The UN’s Zorrilla said humanitarian organisations have improved their alert systems in recent months by introducing a process whereby data is more thoroughly analysed.
Some IDPs who spoke to the authors reported having to pay bribes to be registered for aid, while those registered for support may receive reduced amounts, or no aid at all, the review says.
Distrust between communities and relief workers has been particularly pronounced in the Ebola-affected areas of Beni and Butembo, where vast sums of money have been pumped into a single space, amplifying many of the underlying corruption risks described in the report.
Interviewees told the review’s authors that vehicles belonging to staff of the Ebola response had been rented at “exceptionally” high prices, with cost negotiations sidelined for fast operationality. Military escorts had also been established “at very high costs”, the authors were told.
Failed checks and balances
The failure of existing systems to detect corruption and SEA have allowed both to flourish, the draft review concludes.
The authors were told that aid workers tasked with evaluating project implementation are paid bribes to submit assessments that hide both corruption and poor performance.
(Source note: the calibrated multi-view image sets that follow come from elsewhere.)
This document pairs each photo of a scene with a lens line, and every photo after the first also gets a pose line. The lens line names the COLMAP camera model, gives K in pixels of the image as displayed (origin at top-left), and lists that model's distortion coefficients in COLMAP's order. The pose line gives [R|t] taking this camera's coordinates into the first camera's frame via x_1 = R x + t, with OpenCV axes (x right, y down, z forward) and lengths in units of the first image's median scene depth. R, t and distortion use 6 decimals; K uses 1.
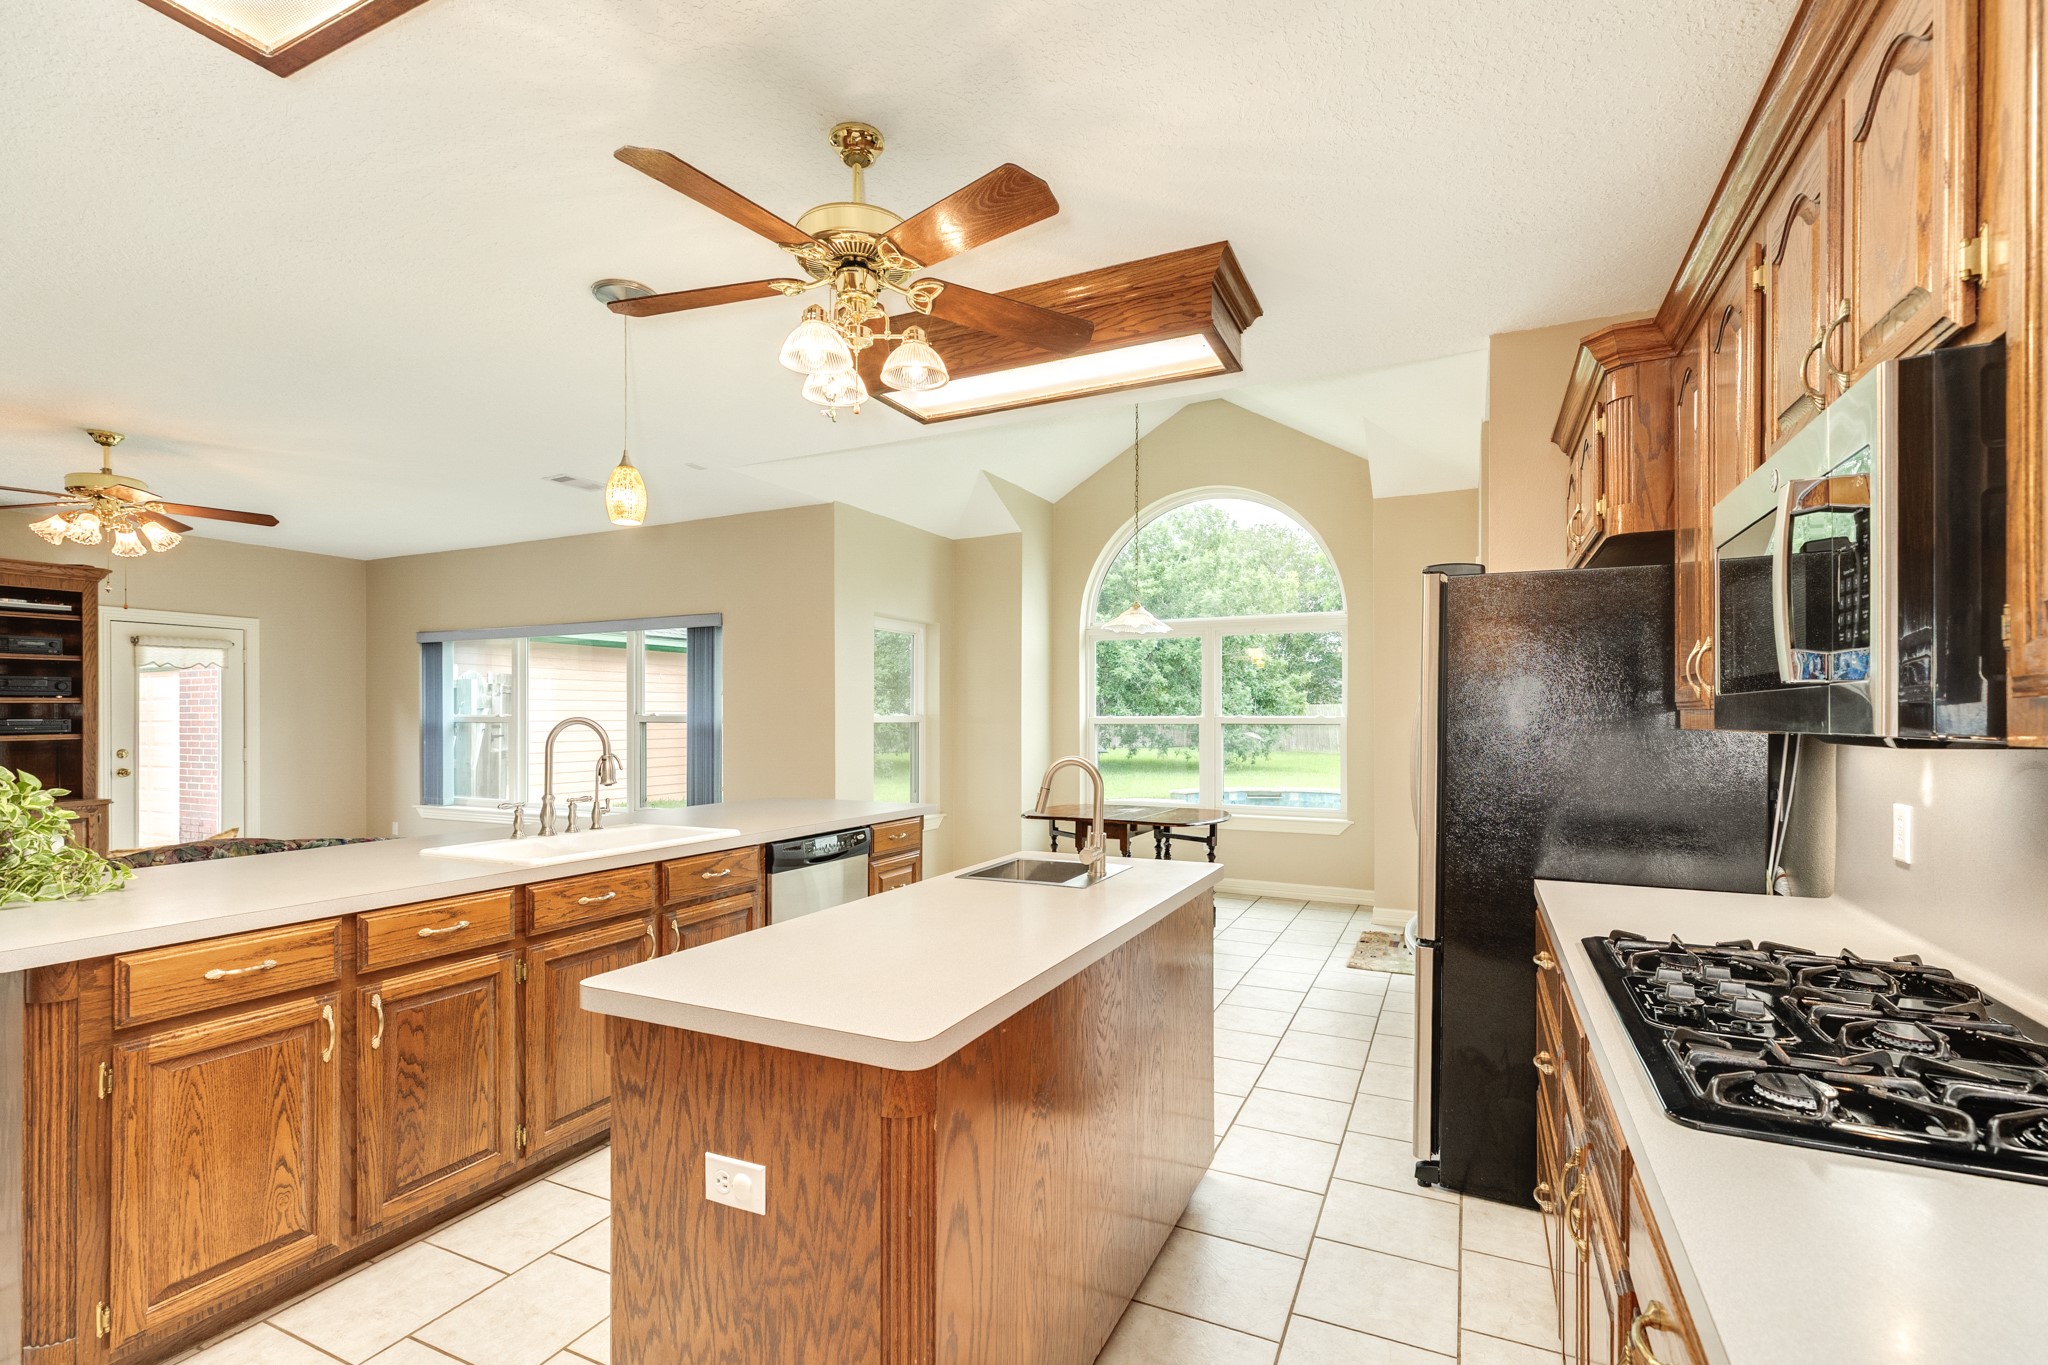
lens RADIAL K [[933.9, 0, 1014.3], [0, 933.9, 723.3], [0, 0, 1]] dist [0.003314, 0.000099]
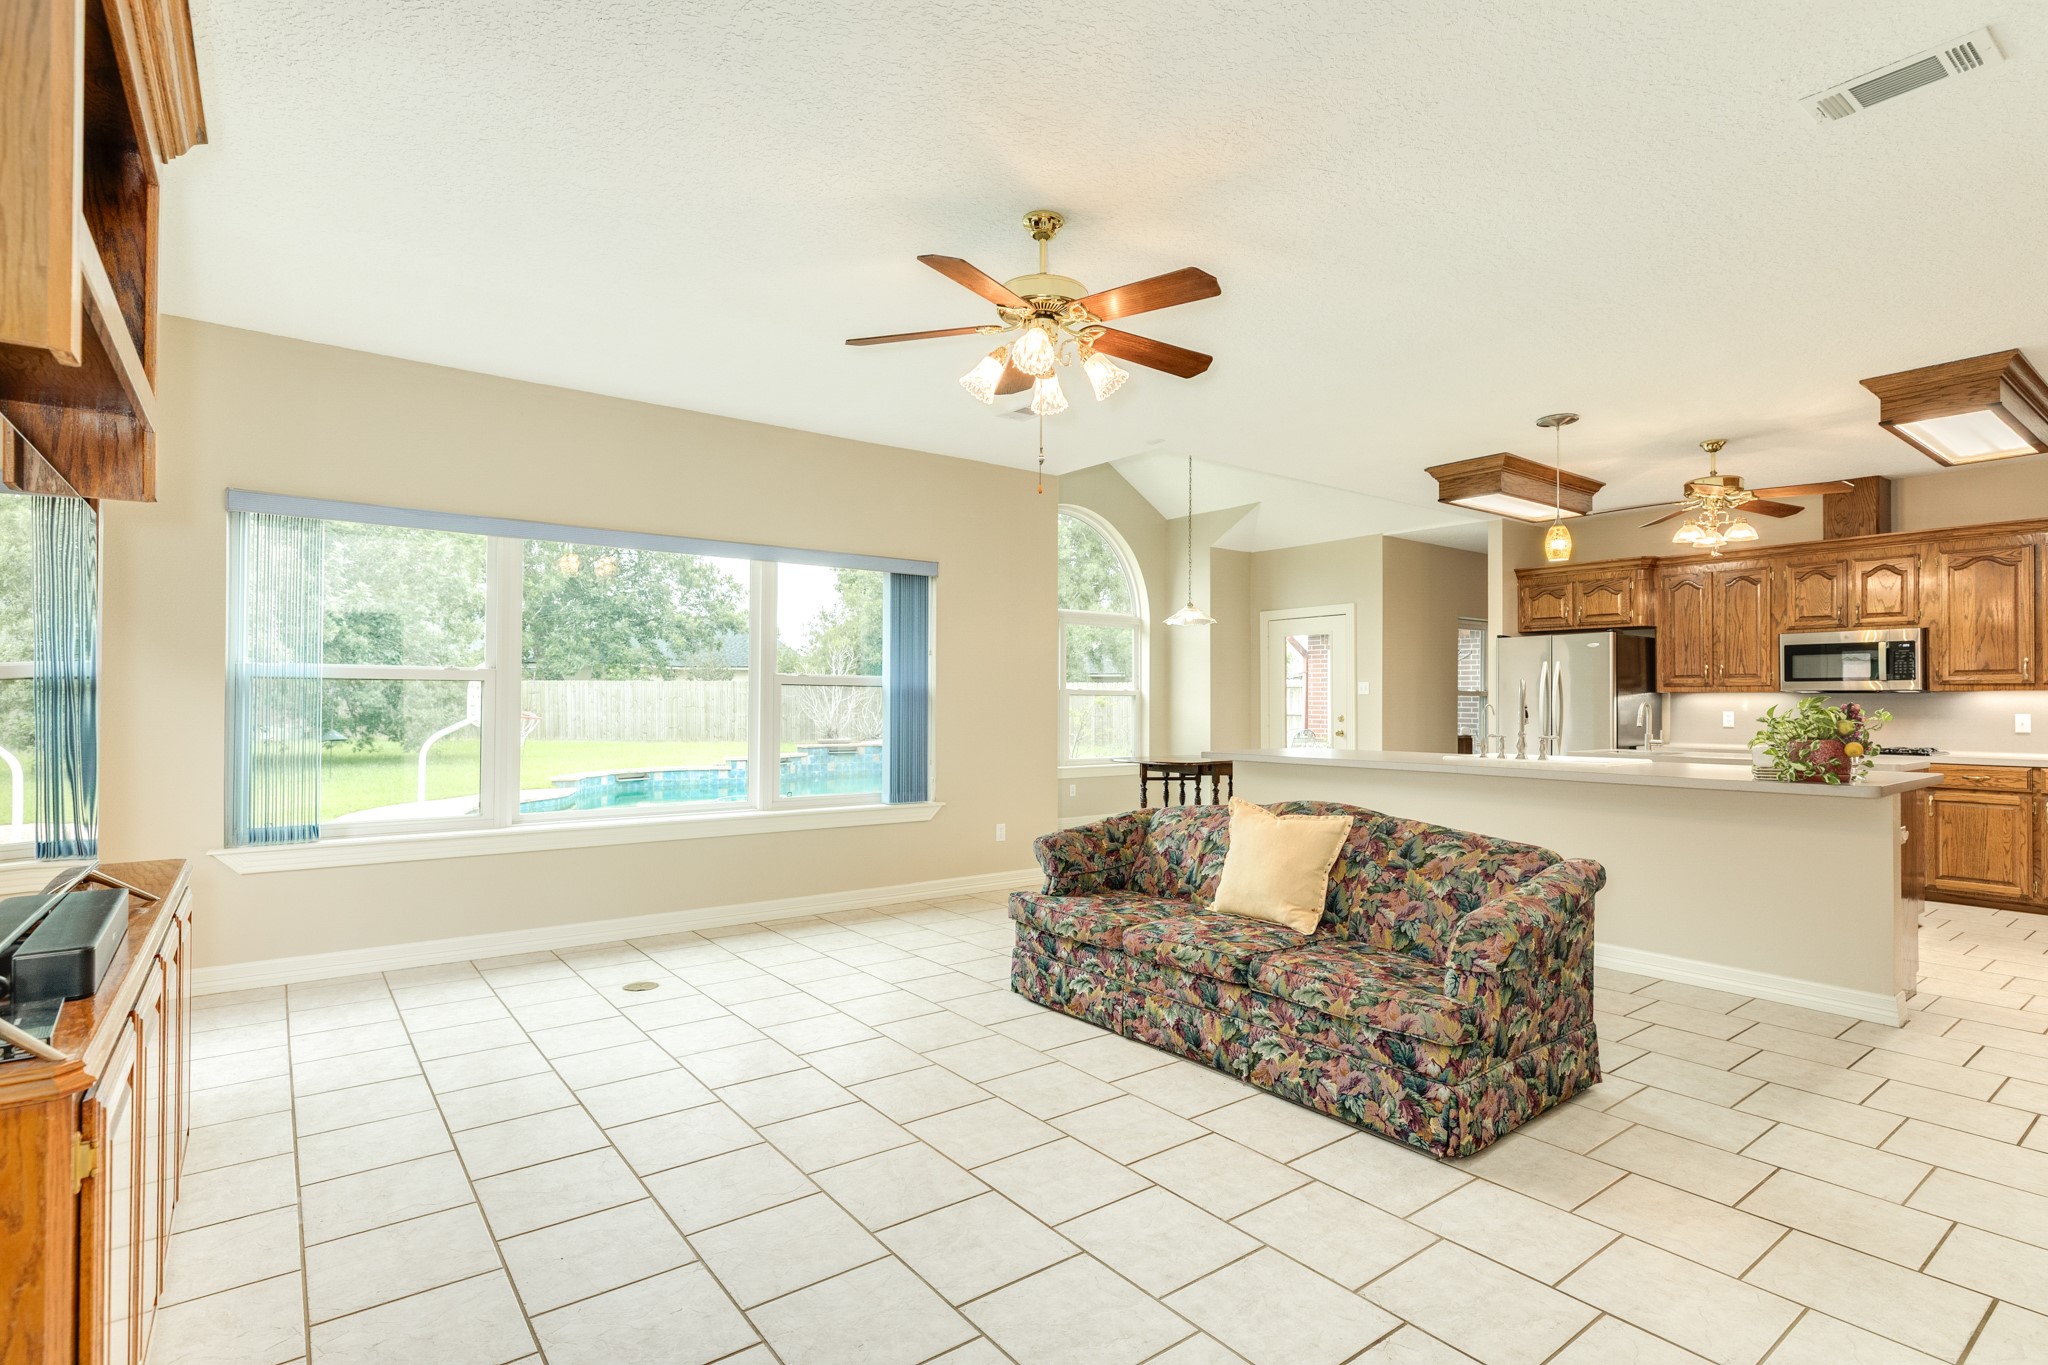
lens RADIAL K [[998.3, 0, 1040.2], [0, 998.3, 693.2], [0, 0, 1]] dist [-0.001460, 0.002183]
pose [[0.447399, 0.011141, 0.894265, -5.117990], [0.000721, 0.999918, -0.012818, 0.082018], [-0.894334, 0.006380, 0.447354, 2.216644]]
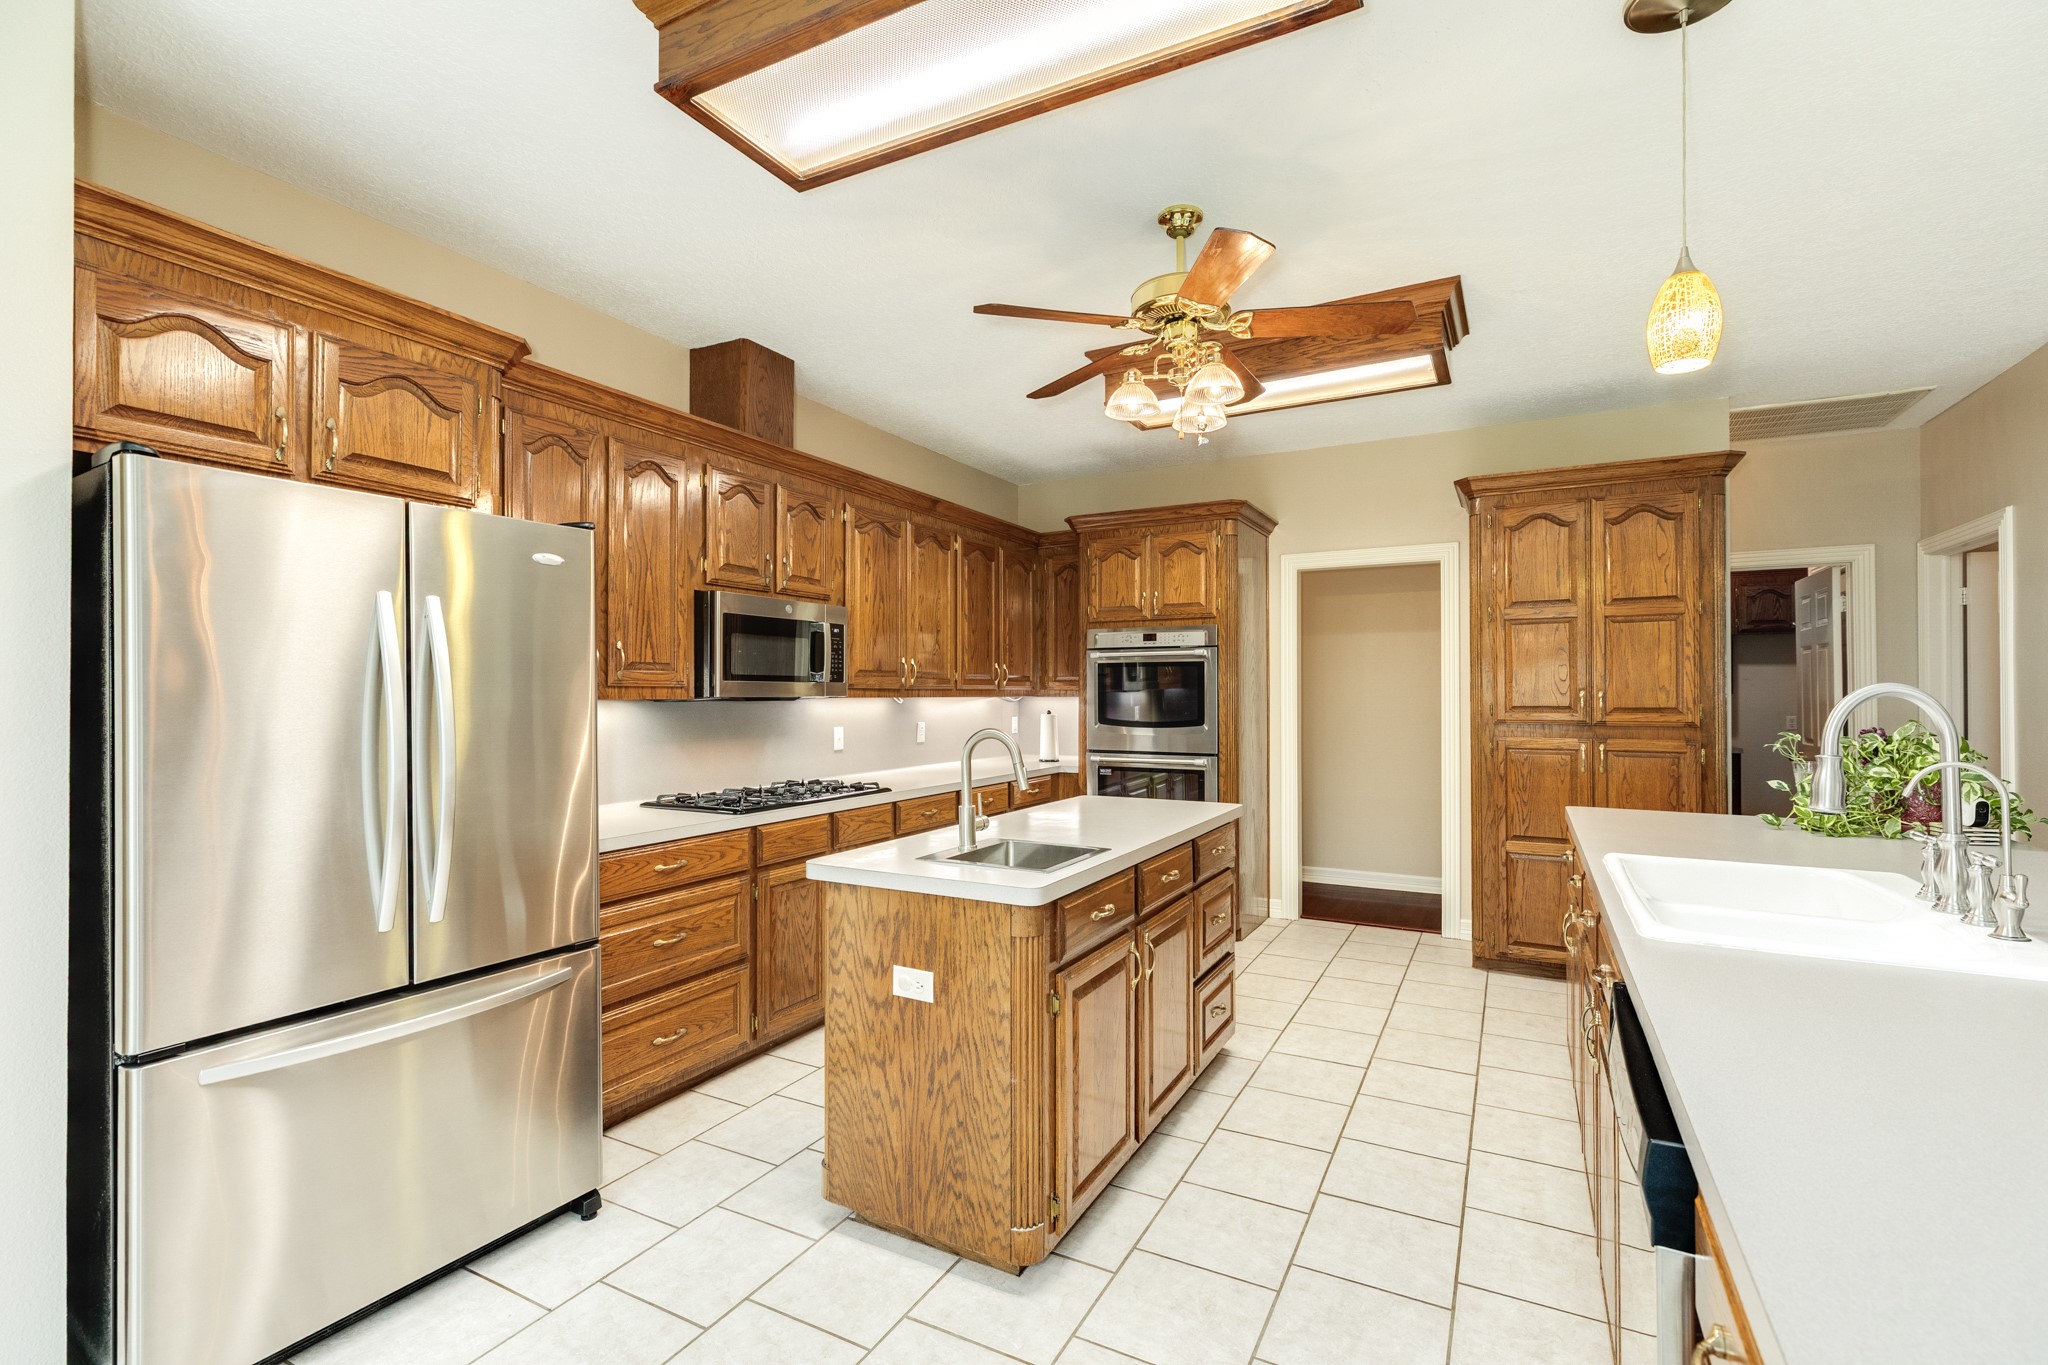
lens RADIAL K [[919.6, 0, 1020.2], [0, 919.6, 685.4], [0, 0, 1]] dist [0.003589, 0.000712]
pose [[-0.998826, 0.004307, 0.048252, -0.027340], [0.004159, 0.999986, -0.003169, -0.011711], [-0.048265, -0.002965, -0.998830, 3.511645]]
The review also notes that some of the corrupt practices appeared “audit proof” – the technique, for example, of “ghost” recipients is too hard to check. Those involved in audit processes could also potentially manipulate the results, the document states.
Members of aid groups, meanwhile, described fraud reporting processes “as cumbersome and time-consuming”, with some lacking a dedicated compliance and anti-fraud department.
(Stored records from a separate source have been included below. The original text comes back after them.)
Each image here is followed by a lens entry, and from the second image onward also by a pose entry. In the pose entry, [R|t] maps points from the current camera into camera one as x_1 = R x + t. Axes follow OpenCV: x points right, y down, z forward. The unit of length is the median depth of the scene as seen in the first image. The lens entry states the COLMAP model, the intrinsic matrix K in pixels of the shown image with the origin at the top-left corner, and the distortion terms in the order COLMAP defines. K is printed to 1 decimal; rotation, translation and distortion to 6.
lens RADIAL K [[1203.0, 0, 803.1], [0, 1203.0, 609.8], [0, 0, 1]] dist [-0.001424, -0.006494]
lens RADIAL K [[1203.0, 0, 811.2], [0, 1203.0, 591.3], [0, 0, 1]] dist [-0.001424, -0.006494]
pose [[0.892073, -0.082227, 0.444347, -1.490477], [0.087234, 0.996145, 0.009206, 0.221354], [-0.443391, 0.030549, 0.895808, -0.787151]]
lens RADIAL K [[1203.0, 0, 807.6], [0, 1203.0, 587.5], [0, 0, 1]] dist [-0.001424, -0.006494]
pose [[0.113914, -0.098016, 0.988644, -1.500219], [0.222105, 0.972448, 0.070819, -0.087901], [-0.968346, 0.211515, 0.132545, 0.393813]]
Despite recent improvements in information sharing – including the joint anti-fraud taskforce formed after the Mercy Corps case – the review’s authors note that organisations still don’t talk openly about attempted and confirmed cases of corruption.
“There are too many vested interests; it's a hugely complex industry.”
Short funding cycles from donors, and an emphasis on speed – in the form of rapid response programmes – have “weakened” the overall quality of response and increased the opportunity for aid funds to be diverted, the review states.
Communities, meanwhile, have built in-depth knowledge of the response mechanisms aid groups have used over the years, while the aid groups themselves often lack understanding of the local context and power dynamics.
Majid, of the London School of Economics, said the corruption described in the report would require far more than “technical fixes” to solve. “There are too many vested interests; it's a hugely complex industry,” he said.
John Githongo, a Kenyan anti-corruption campaigner, said the “exploitation of the most vulnerable members of the population” was the most “disconcerting” finding of the review, which he read for TNH. He said DFID was courageous for having commissioned it, but added: “the real courage, of course, will be in doing something about it.”
Additional reporting from Ben Parker in Geneva.